Problem:
Take the lines below between the one holding "3 Service Layer" and the one holding "The upper-layer of", inclusive, and copy them exactly. Add nothing.
· · · ·
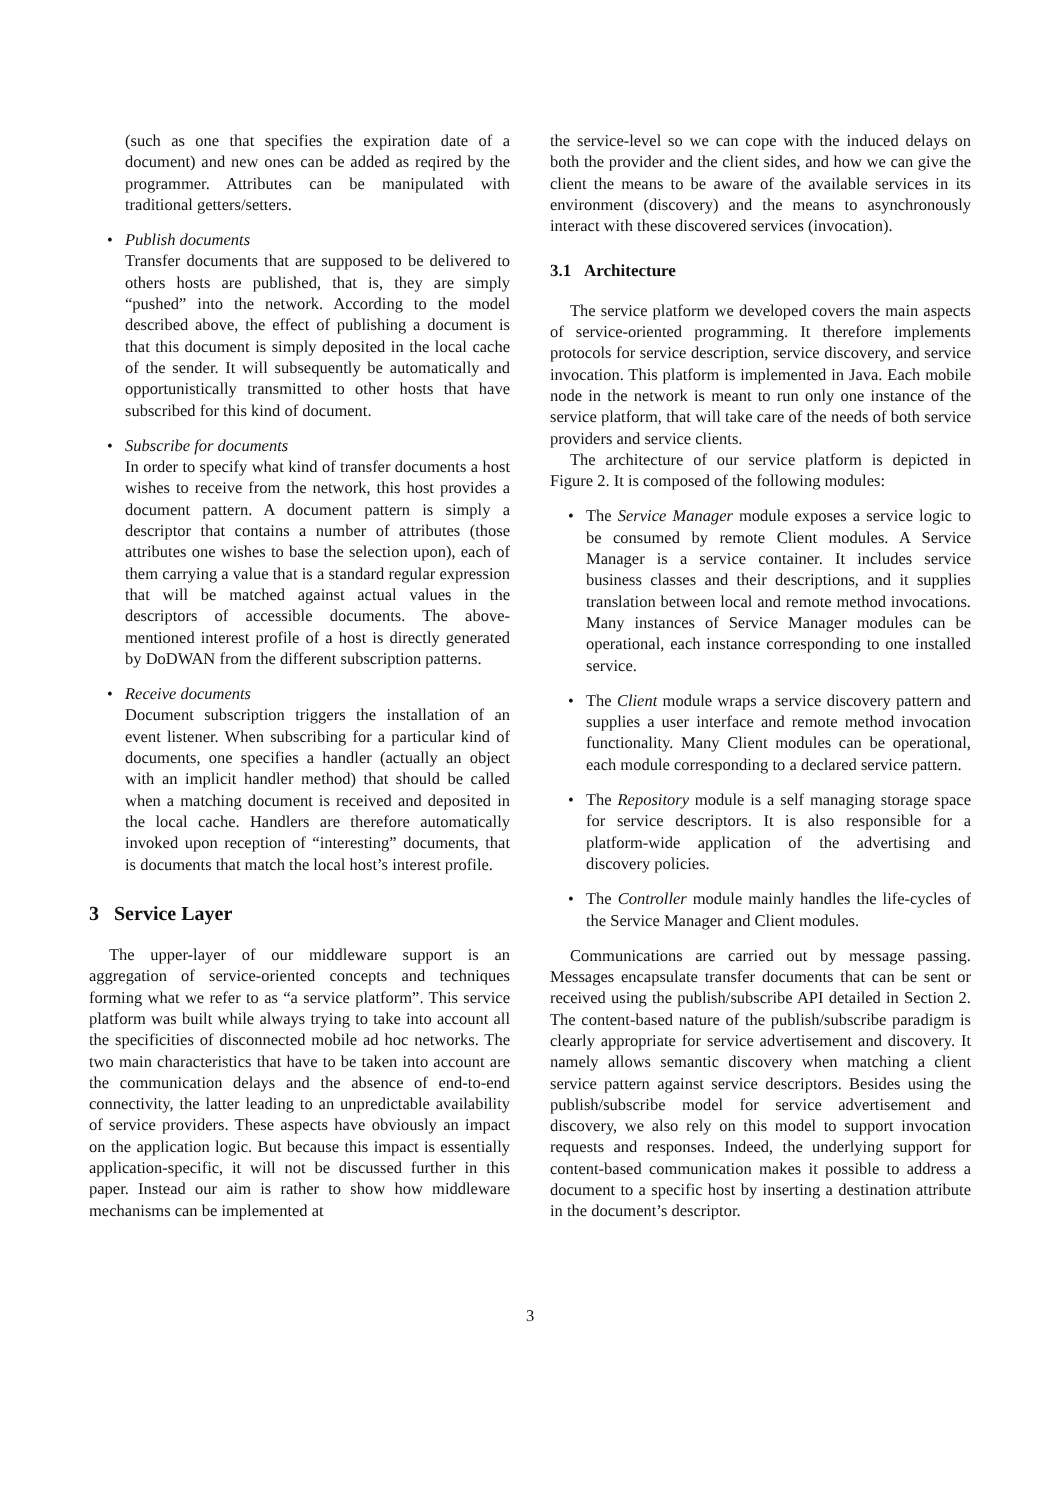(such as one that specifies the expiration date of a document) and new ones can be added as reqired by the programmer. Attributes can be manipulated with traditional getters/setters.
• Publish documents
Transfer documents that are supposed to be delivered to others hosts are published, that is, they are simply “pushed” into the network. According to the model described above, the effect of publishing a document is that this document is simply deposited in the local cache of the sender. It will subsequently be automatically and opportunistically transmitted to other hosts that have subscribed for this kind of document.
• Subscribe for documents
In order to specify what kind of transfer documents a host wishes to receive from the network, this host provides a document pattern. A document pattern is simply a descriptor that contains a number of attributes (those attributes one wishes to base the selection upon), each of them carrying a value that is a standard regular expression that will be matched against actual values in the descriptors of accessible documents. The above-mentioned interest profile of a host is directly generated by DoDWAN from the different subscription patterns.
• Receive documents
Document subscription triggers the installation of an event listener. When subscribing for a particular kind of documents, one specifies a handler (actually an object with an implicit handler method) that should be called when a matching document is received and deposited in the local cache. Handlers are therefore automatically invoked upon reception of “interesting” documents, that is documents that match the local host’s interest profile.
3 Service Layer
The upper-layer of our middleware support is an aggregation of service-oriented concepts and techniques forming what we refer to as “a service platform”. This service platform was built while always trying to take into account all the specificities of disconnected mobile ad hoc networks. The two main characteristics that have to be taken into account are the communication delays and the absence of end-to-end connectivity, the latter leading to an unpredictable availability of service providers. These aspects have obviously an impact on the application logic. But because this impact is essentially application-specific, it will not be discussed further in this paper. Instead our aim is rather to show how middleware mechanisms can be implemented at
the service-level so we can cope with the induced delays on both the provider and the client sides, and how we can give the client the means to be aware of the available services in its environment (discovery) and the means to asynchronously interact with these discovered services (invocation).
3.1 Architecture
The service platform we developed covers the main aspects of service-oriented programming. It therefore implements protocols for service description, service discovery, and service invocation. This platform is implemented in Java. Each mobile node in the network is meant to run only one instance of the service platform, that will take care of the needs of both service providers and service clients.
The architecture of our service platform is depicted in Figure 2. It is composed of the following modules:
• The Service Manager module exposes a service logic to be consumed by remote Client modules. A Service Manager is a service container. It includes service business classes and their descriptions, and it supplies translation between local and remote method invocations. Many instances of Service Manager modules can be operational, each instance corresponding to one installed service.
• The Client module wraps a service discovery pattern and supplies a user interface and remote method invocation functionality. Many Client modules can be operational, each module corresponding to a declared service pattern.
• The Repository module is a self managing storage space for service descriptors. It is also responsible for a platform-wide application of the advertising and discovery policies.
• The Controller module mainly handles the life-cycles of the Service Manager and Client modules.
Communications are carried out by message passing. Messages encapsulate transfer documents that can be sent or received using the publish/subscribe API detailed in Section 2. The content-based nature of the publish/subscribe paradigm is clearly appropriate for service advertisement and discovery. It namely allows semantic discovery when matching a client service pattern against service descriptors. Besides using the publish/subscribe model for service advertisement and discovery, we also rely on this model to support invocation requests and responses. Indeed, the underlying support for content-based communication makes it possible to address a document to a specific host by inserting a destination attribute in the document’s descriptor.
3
· · · ·
Exercise output:
3 Service Layer
The upper-layer of our middleware support is an aggregation of service-oriented concepts and techniques forming what we refer to as “a service platform”. This service platform was built while always trying to take into account all the specificities of disconnected mobile ad hoc networks. The two main characteristics that have to be taken into account are the communication delays and the absence of end-to-end connectivity, the latter leading to an unpredictable availability of service providers. These aspects have obviously an impact on the application logic. But because this impact is essentially application-specific, it will not be discussed further in this paper. Instead our aim is rather to show how middleware mechanisms can be implemented at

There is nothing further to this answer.